### Exercise instructions
Copy out every line of the listing below word for word, omitting the pictures.

### Extracted entries
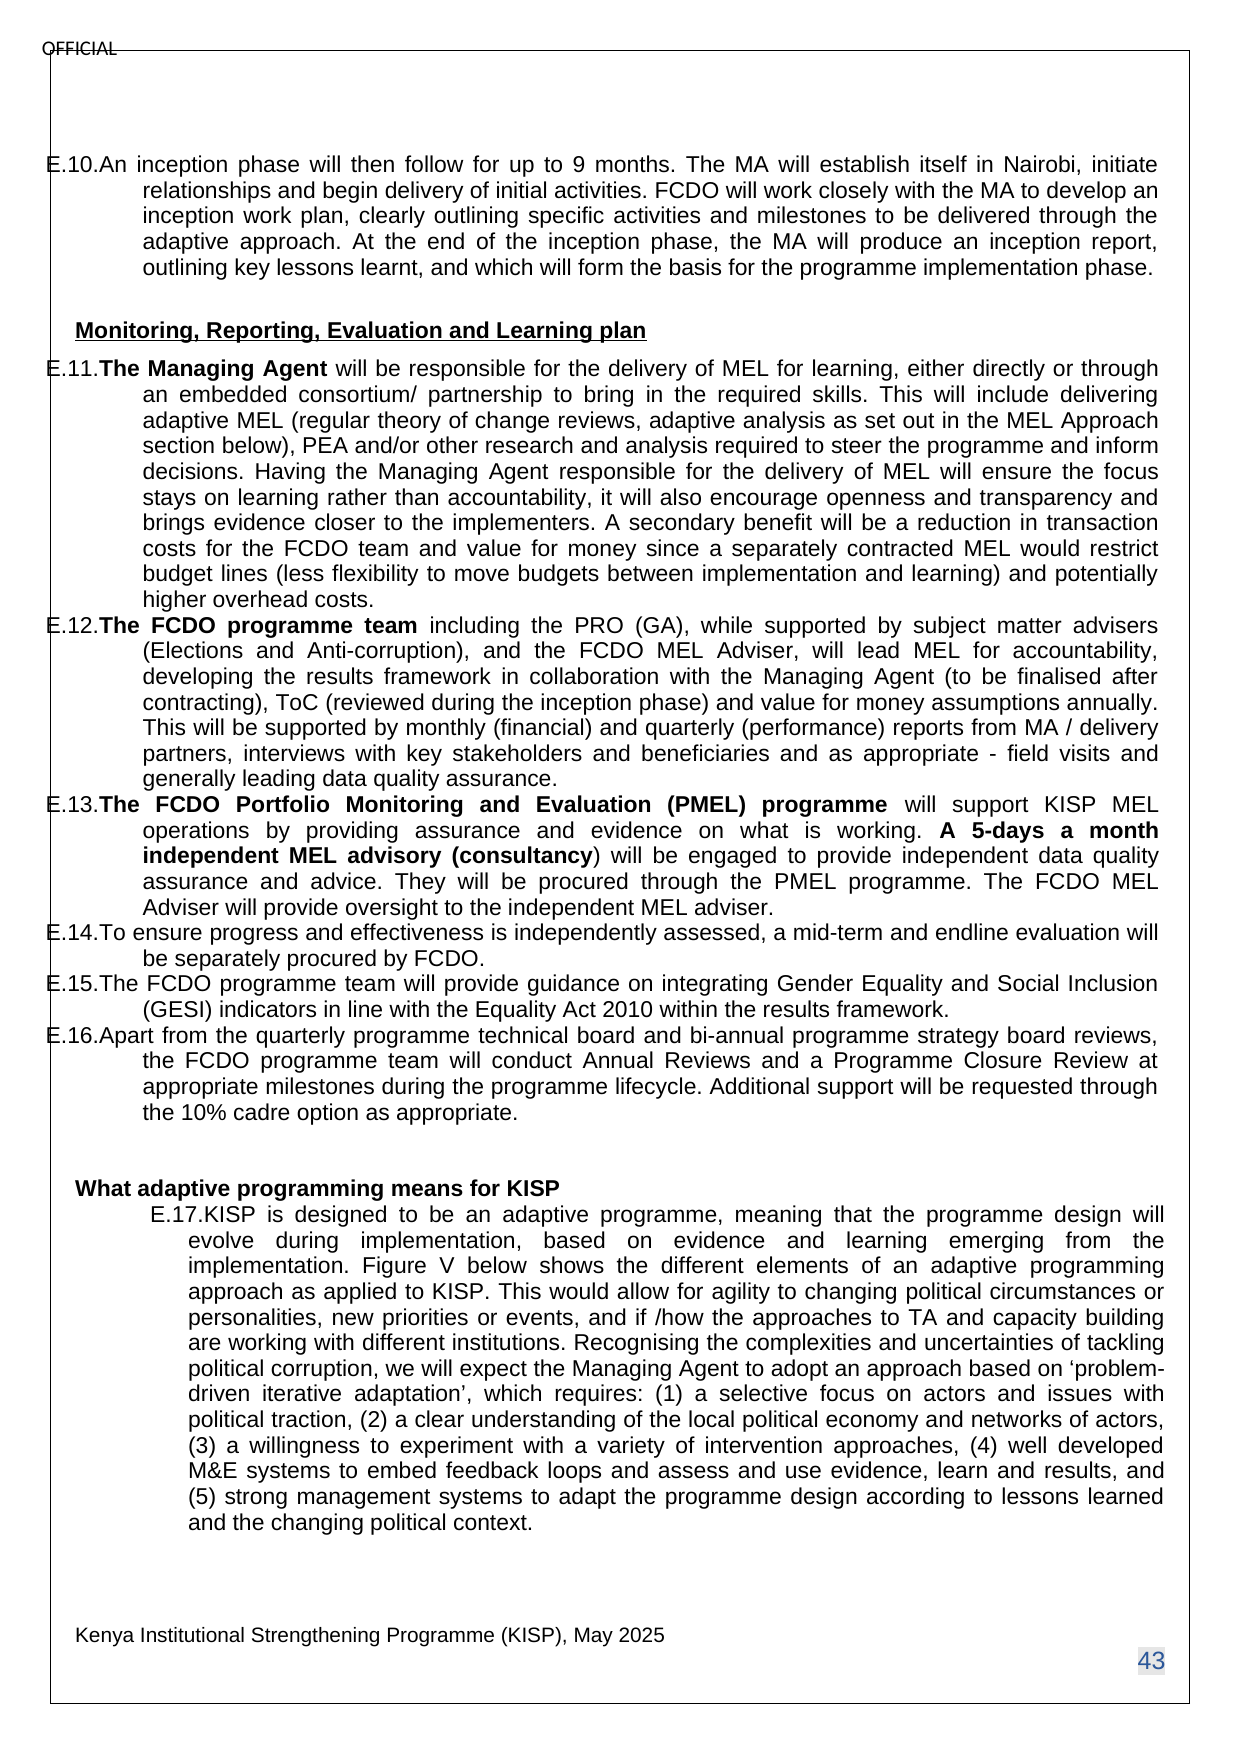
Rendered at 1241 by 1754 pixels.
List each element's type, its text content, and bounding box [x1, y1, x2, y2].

list The FCDO programme team including the PRO (GA), while supported by subject matter advisers (Elections and Anti-corruption), and the FCDO MEL Adviser, will lead MEL for accountability, developing the results framework in collaboration with the Managing Agent (to be finalised after contracting), ToC (reviewed during the inception phase) and value for money assumptions annually. This will be supported by monthly (financial) and quarterly (performance) reports from MA / delivery partners, interviews with key stakeholders and beneficiaries and as appropriate - field visits and generally leading data quality assurance. [51, 612, 1159, 792]
list The FCDO programme team will provide guidance on integrating Gender Equality and Social Inclusion (GESI) indicators in line with the Equality Act 2010 within the results framework. [51, 971, 1159, 1022]
list The Managing Agent will be responsible for the delivery of MEL for learning, either directly or through an embedded consortium/ partnership to bring in the required skills. This will include delivering adaptive MEL (regular theory of change reviews, adaptive analysis as set out in the MEL Approach section below), PEA and/or other research and analysis required to steer the programme and inform decisions. Having the Managing Agent responsible for the delivery of MEL will ensure the focus stays on learning rather than accountability, it will also encourage openness and transparency and brings evidence closer to the implementers. A secondary benefit will be a reduction in transaction costs for the FCDO team and value for money since a separately contracted MEL would restrict budget lines (less flexibility to move budgets between implementation and learning) and potentially higher overhead costs. [51, 356, 1159, 612]
text What adaptive programming means for KISP [75, 1176, 1165, 1202]
list To ensure progress and effectiveness is independently assessed, a mid-term and endline evaluation will be separately procured by FCDO. [51, 920, 1159, 971]
list The FCDO Portfolio Monitoring and Evaluation (PMEL) programme will support KISP MEL operations by providing assurance and evidence on what is working. A 5-days a month independent MEL advisory (consultancy) will be engaged to provide independent data quality assurance and advice. They will be procured through the PMEL programme. The FCDO MEL Adviser will provide oversight to the independent MEL adviser. [51, 792, 1159, 920]
list Apart from the quarterly programme technical board and bi-annual programme strategy board reviews, the FCDO programme team will conduct Annual Reviews and a Programme Closure Review at appropriate milestones during the programme lifecycle. Additional support will be requested through the 10% cadre option as appropriate. [51, 1022, 1159, 1125]
list An inception phase will then follow for up to 9 months. The MA will establish itself in Nairobi, initiate relationships and begin delivery of initial activities. FCDO will work closely with the MA to develop an inception work plan, clearly outlining specific activities and milestones to be delivered through the adaptive approach. At the end of the inception phase, the MA will produce an inception report, outlining key lessons learnt, and which will form the basis for the programme implementation phase. [51, 152, 1159, 280]
list KISP is designed to be an adaptive programme, meaning that the programme design will evolve during implementation, based on evidence and learning emerging from the implementation. Figure V below shows the different elements of an adaptive programming approach as applied to KISP. This would allow for agility to changing political circumstances or personalities, new priorities or events, and if /how the approaches to TA and capacity building are working with different institutions. Recognising the complexities and uncertainties of tackling political corruption, we will expect the Managing Agent to adopt an approach based on ‘problem-driven iterative adaptation’, which requires: (1) a selective focus on actors and issues with political traction, (2) a clear understanding of the local political economy and networks of actors, (3) a willingness to experiment with a variety of intervention approaches, (4) well developed M&E systems to embed feedback loops and assess and use evidence, learn and results, and (5) strong management systems to adapt the programme design according to lessons learned and the changing political context. [150, 1202, 1165, 1535]
text Monitoring, Reporting, Evaluation and Learning plan [75, 318, 1159, 343]
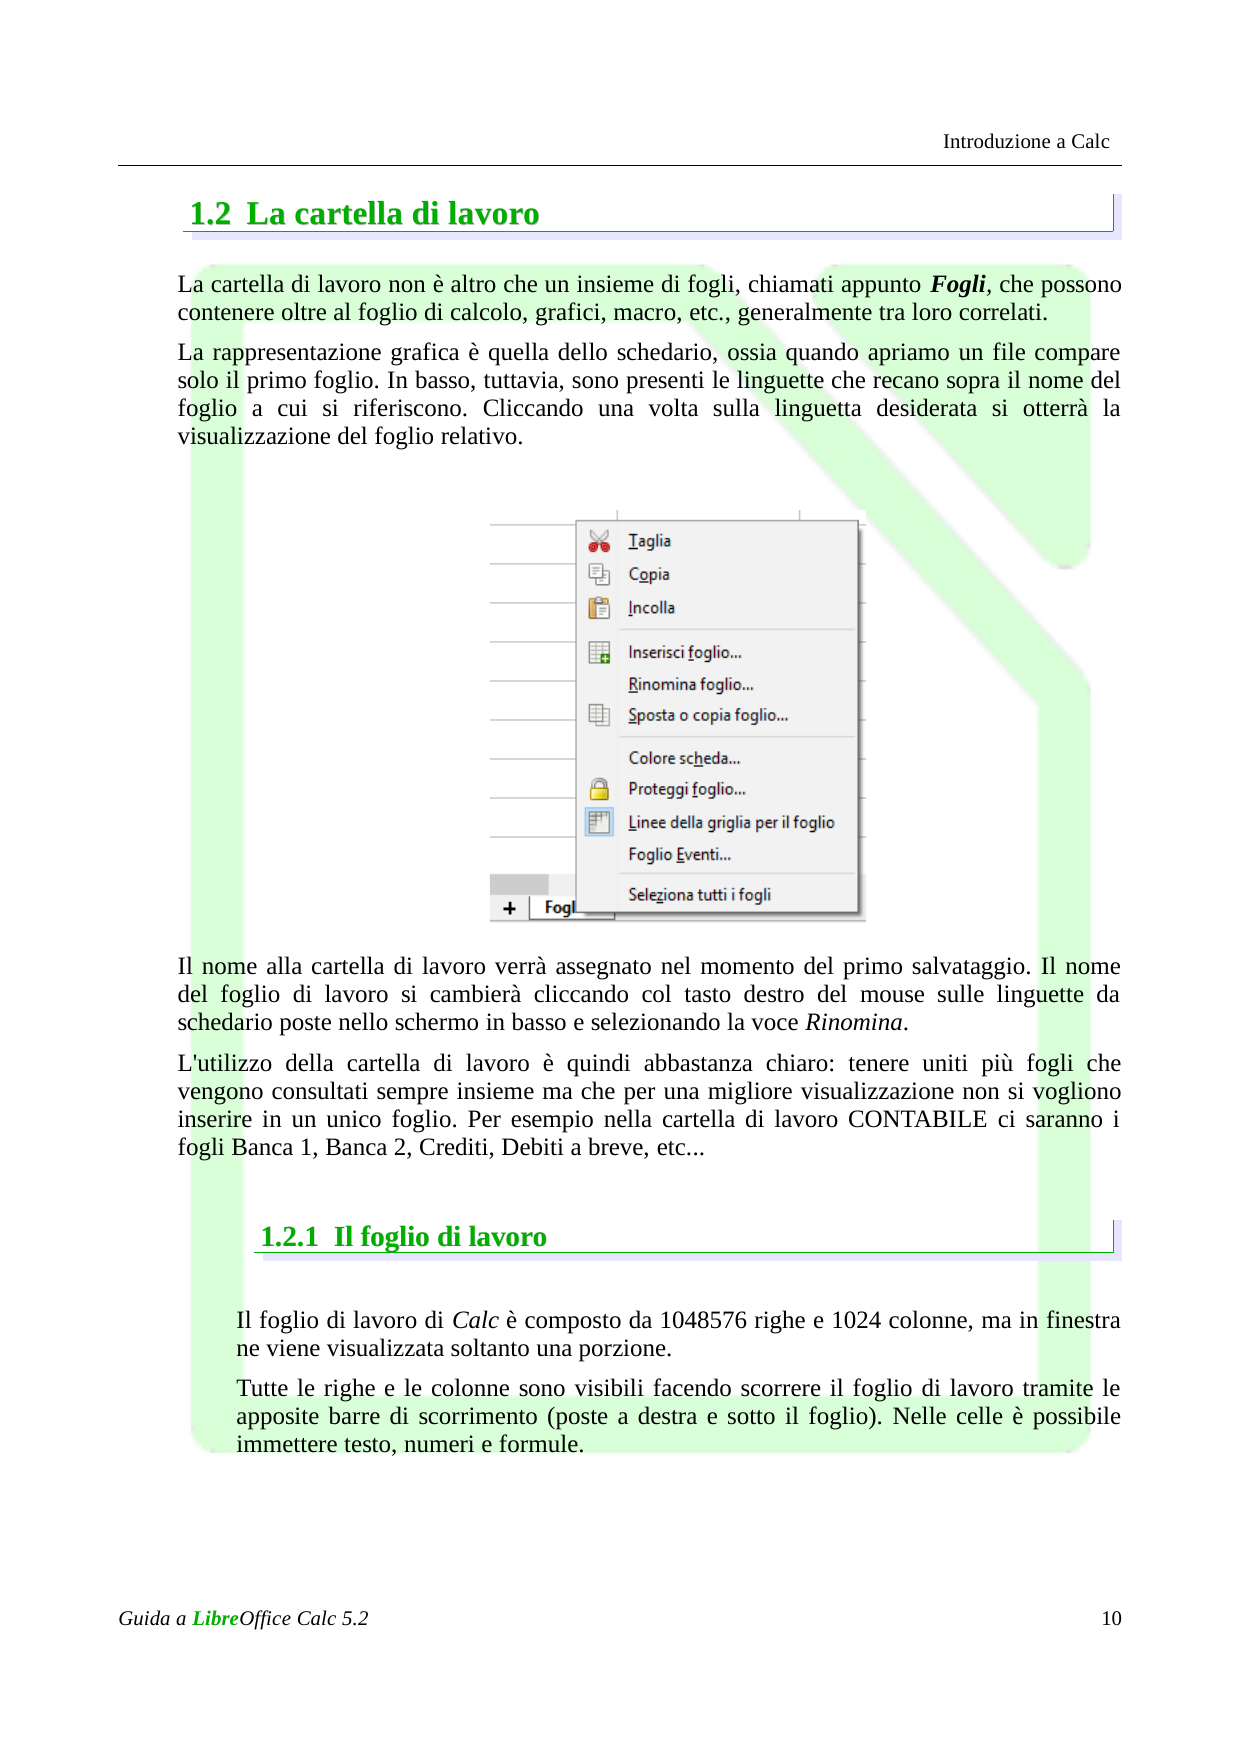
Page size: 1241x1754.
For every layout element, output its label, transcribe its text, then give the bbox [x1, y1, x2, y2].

picture [489, 510, 867, 923]
subtitle La cartella di lavoro [183, 194, 1113, 231]
picture [220, 1161, 1021, 1277]
text L'utilizzo della cartella di lavoro è quindi abbastanza chiaro: tenere uniti più fogli che vengono consultati sempre insieme ma che per una migliore visualizzazione non si vogliono inserire in un unico foglio. Per esempio nella cartella di lavoro CONTABILE ci saranno i fogli Banca 1, Banca 2, Crediti, Debiti a breve, etc... [177, 1049, 1122, 1161]
text La cartella di lavoro non è altro che un insieme di fogli, chiamati appunto Fogli, che possono contenere oltre al foglio di calcolo, grafici, macro, etc., generalmente tra loro correlati. [177, 270, 1122, 326]
text La rappresentazione grafica è quella dello schedario, ossia quando apriamo un file compare solo il primo foglio. In basso, tuttavia, sono presenti le linguette che recano sopra il nome del foglio a cui si riferiscono. Cliccando una volta sulla linguetta desiderata si otterrà la visualizzazione del foglio relativo. [177, 338, 1122, 450]
text Il foglio di lavoro di Calc è composto da 1048576 righe e 1024 colonne, ma in finestra ne viene visualizzata soltanto una porzione. [236, 1306, 1122, 1362]
text Il nome alla cartella di lavoro verrà assegnato nel momento del primo salvataggio. Il nome del foglio di lavoro si cambierà cliccando col tasto destro del mouse sulle linguette da schedario poste nello schermo in basso e selezionando la voce Rinomina. [177, 463, 1122, 1036]
text Tutte le righe e le colonne sono visibili facendo scorrere il foglio di lavoro tramite le apposite barre di scorrimento (poste a destra e sotto il foglio). Nelle celle è possibile immettere testo, numeri e formule. [236, 1374, 1122, 1458]
subtitle Il foglio di lavoro [254, 1220, 1113, 1252]
picture [220, 1036, 1021, 1049]
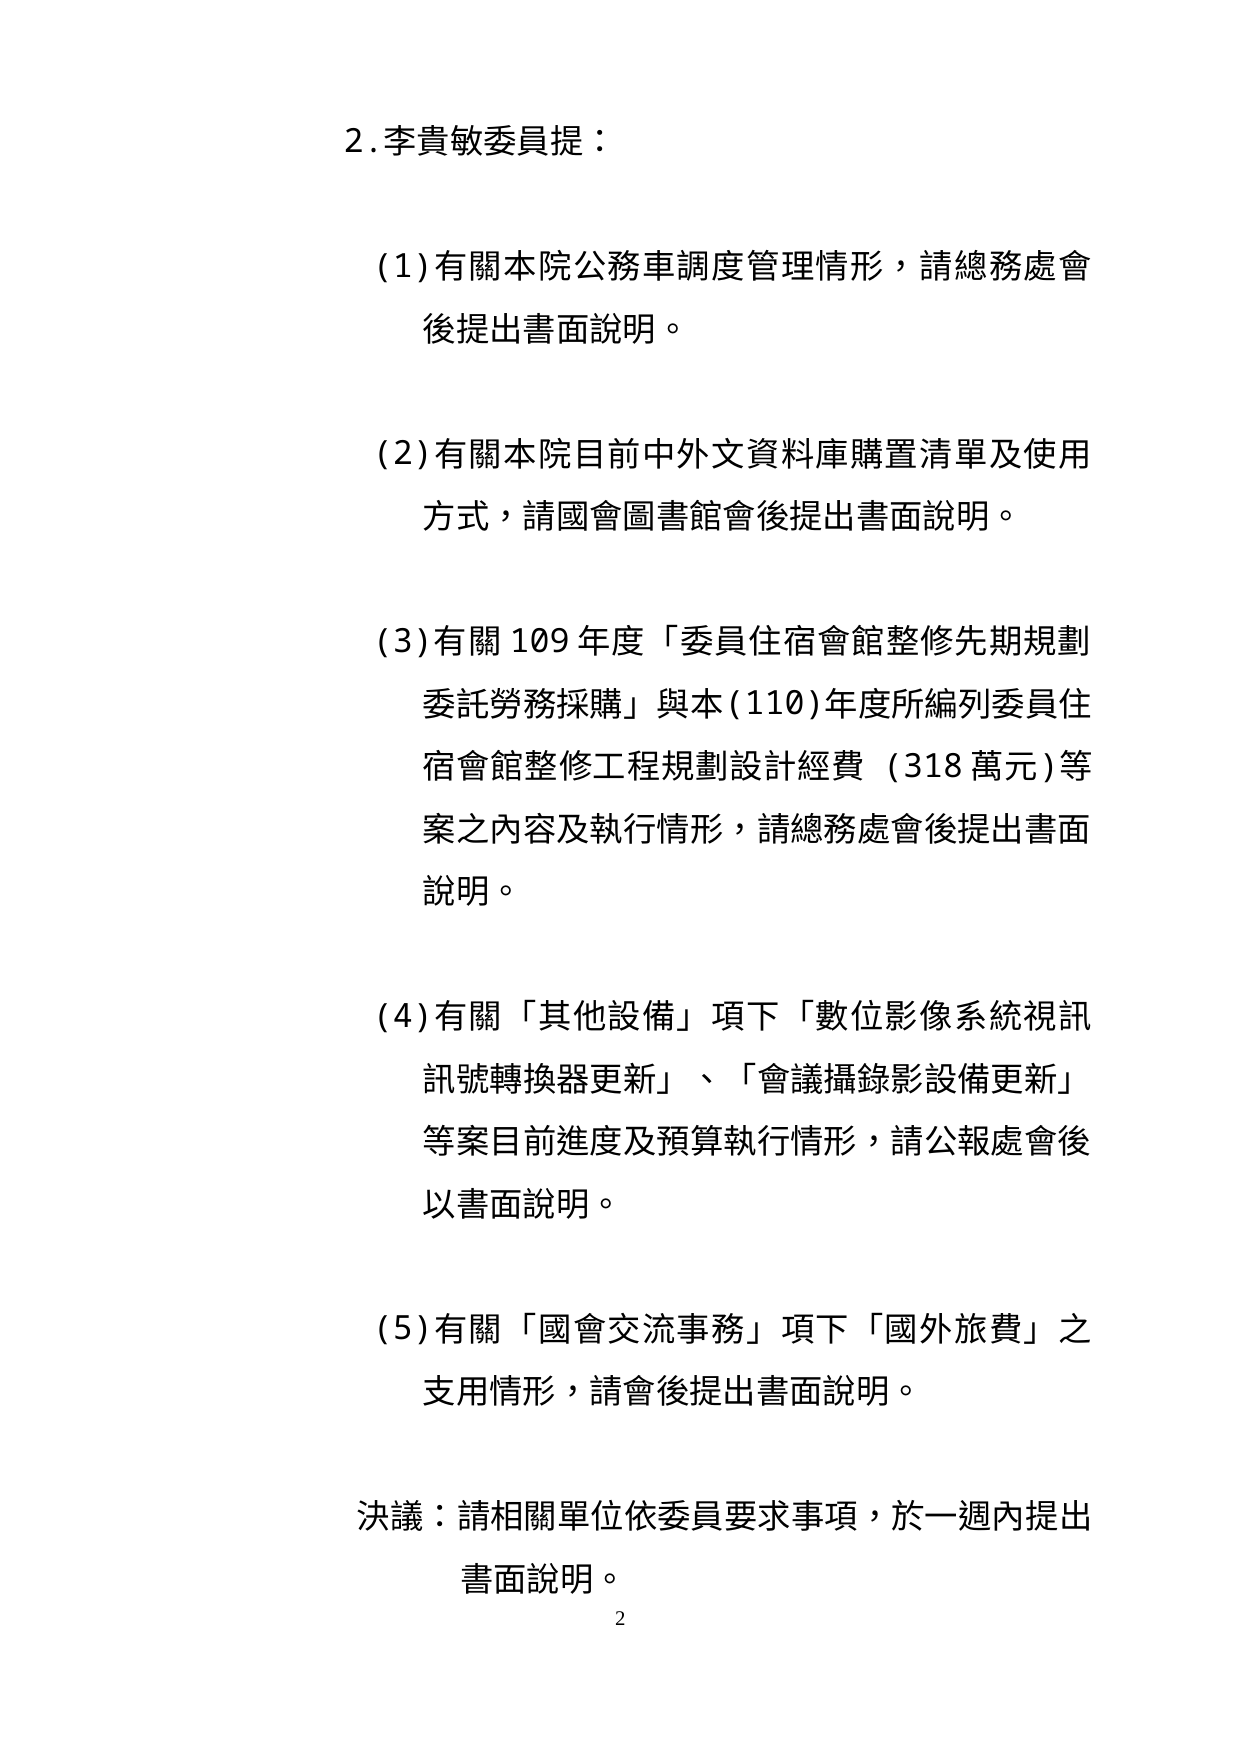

### Answer for this exercise
Rendered at 1241 by 1754 pixels.
List each element's type, its text content, and bounding box [x1, y1, x2, y2].

list The FCDO programme team including the PRO (GA), while supported by subject matter advisers (Elections and Anti-corruption), and the FCDO MEL Adviser, will lead MEL for accountability, developing the results framework in collaboration with the Managing Agent (to be finalised after contracting), ToC (reviewed during the inception phase) and value for money assumptions annually. This will be supported by monthly (financial) and quarterly (performance) reports from MA / delivery partners, interviews with key stakeholders and beneficiaries and as appropriate - field visits and generally leading data quality assurance. [51, 612, 1159, 792]
list The FCDO programme team will provide guidance on integrating Gender Equality and Social Inclusion (GESI) indicators in line with the Equality Act 2010 within the results framework. [51, 971, 1159, 1022]
list The Managing Agent will be responsible for the delivery of MEL for learning, either directly or through an embedded consortium/ partnership to bring in the required skills. This will include delivering adaptive MEL (regular theory of change reviews, adaptive analysis as set out in the MEL Approach section below), PEA and/or other research and analysis required to steer the programme and inform decisions. Having the Managing Agent responsible for the delivery of MEL will ensure the focus stays on learning rather than accountability, it will also encourage openness and transparency and brings evidence closer to the implementers. A secondary benefit will be a reduction in transaction costs for the FCDO team and value for money since a separately contracted MEL would restrict budget lines (less flexibility to move budgets between implementation and learning) and potentially higher overhead costs. [51, 356, 1159, 612]
text What adaptive programming means for KISP [75, 1176, 1165, 1202]
list To ensure progress and effectiveness is independently assessed, a mid-term and endline evaluation will be separately procured by FCDO. [51, 920, 1159, 971]
list The FCDO Portfolio Monitoring and Evaluation (PMEL) programme will support KISP MEL operations by providing assurance and evidence on what is working. A 5-days a month independent MEL advisory (consultancy) will be engaged to provide independent data quality assurance and advice. They will be procured through the PMEL programme. The FCDO MEL Adviser will provide oversight to the independent MEL adviser. [51, 792, 1159, 920]
list Apart from the quarterly programme technical board and bi-annual programme strategy board reviews, the FCDO programme team will conduct Annual Reviews and a Programme Closure Review at appropriate milestones during the programme lifecycle. Additional support will be requested through the 10% cadre option as appropriate. [51, 1022, 1159, 1125]
list An inception phase will then follow for up to 9 months. The MA will establish itself in Nairobi, initiate relationships and begin delivery of initial activities. FCDO will work closely with the MA to develop an inception work plan, clearly outlining specific activities and milestones to be delivered through the adaptive approach. At the end of the inception phase, the MA will produce an inception report, outlining key lessons learnt, and which will form the basis for the programme implementation phase. [51, 152, 1159, 280]
list KISP is designed to be an adaptive programme, meaning that the programme design will evolve during implementation, based on evidence and learning emerging from the implementation. Figure V below shows the different elements of an adaptive programming approach as applied to KISP. This would allow for agility to changing political circumstances or personalities, new priorities or events, and if /how the approaches to TA and capacity building are working with different institutions. Recognising the complexities and uncertainties of tackling political corruption, we will expect the Managing Agent to adopt an approach based on ‘problem-driven iterative adaptation’, which requires: (1) a selective focus on actors and issues with political traction, (2) a clear understanding of the local political economy and networks of actors, (3) a willingness to experiment with a variety of intervention approaches, (4) well developed M&E systems to embed feedback loops and assess and use evidence, learn and results, and (5) strong management systems to adapt the programme design according to lessons learned and the changing political context. [150, 1202, 1165, 1535]
text Monitoring, Reporting, Evaluation and Learning plan [75, 318, 1159, 343]
Page size: 1241x1754.
For every layout element, output its label, transcribe its text, then give the bbox [x1, y1, x2, y2].

picture [489, 510, 867, 923]
subtitle La cartella di lavoro [183, 194, 1113, 231]
picture [220, 1161, 1021, 1277]
text L'utilizzo della cartella di lavoro è quindi abbastanza chiaro: tenere uniti più fogli che vengono consultati sempre insieme ma che per una migliore visualizzazione non si vogliono inserire in un unico foglio. Per esempio nella cartella di lavoro CONTABILE ci saranno i fogli Banca 1, Banca 2, Crediti, Debiti a breve, etc... [177, 1049, 1122, 1161]
text La cartella di lavoro non è altro che un insieme di fogli, chiamati appunto Fogli, che possono contenere oltre al foglio di calcolo, grafici, macro, etc., generalmente tra loro correlati. [177, 270, 1122, 326]
text La rappresentazione grafica è quella dello schedario, ossia quando apriamo un file compare solo il primo foglio. In basso, tuttavia, sono presenti le linguette che recano sopra il nome del foglio a cui si riferiscono. Cliccando una volta sulla linguetta desiderata si otterrà la visualizzazione del foglio relativo. [177, 338, 1122, 450]
text Il foglio di lavoro di Calc è composto da 1048576 righe e 1024 colonne, ma in finestra ne viene visualizzata soltanto una porzione. [236, 1306, 1122, 1362]
text Il nome alla cartella di lavoro verrà assegnato nel momento del primo salvataggio. Il nome del foglio di lavoro si cambierà cliccando col tasto destro del mouse sulle linguette da schedario poste nello schermo in basso e selezionando la voce Rinomina. [177, 463, 1122, 1036]
text Tutte le righe e le colonne sono visibili facendo scorrere il foglio di lavoro tramite le apposite barre di scorrimento (poste a destra e sotto il foglio). Nelle celle è possibile immettere testo, numeri e formule. [236, 1374, 1122, 1458]
subtitle Il foglio di lavoro [254, 1220, 1113, 1252]
picture [220, 1036, 1021, 1049]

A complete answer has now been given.